→ Exercise goal:
Only lines holding the word "клиентов" should be copied from the material.
----- Source data -----
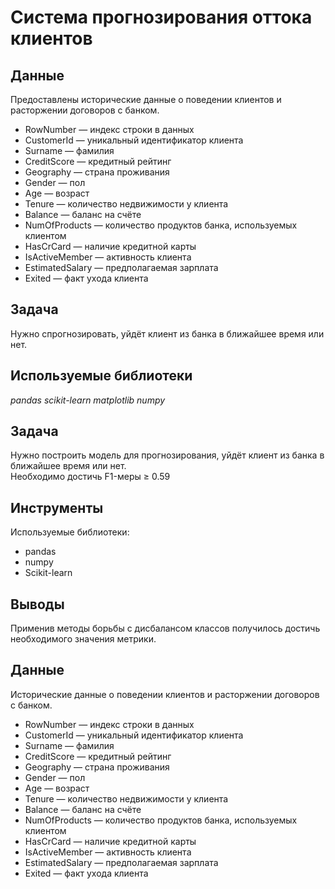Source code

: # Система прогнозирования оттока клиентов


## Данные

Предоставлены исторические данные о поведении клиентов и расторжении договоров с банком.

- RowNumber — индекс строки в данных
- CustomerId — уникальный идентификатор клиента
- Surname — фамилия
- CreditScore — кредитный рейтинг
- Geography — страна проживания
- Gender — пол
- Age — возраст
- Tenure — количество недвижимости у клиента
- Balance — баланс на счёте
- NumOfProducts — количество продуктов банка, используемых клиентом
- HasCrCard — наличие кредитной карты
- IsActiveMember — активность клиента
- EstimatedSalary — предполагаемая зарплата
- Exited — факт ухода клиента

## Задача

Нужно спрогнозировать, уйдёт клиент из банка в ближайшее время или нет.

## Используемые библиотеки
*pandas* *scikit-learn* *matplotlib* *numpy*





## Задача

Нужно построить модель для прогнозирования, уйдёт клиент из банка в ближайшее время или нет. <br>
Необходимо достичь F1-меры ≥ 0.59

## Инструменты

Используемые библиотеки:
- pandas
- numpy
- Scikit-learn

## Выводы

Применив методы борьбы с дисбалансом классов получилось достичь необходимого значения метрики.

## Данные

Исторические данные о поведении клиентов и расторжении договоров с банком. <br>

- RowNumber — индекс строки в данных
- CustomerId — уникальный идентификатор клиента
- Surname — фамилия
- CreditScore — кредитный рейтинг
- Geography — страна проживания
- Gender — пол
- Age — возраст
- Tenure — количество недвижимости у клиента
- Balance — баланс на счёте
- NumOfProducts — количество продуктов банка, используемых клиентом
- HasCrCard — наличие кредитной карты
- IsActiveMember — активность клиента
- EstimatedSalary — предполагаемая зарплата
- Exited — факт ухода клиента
-----
→ Exercise result:
: # Система прогнозирования оттока клиентов
Предоставлены исторические данные о поведении клиентов и расторжении договоров с банком.
Исторические данные о поведении клиентов и расторжении договоров с банком. <br>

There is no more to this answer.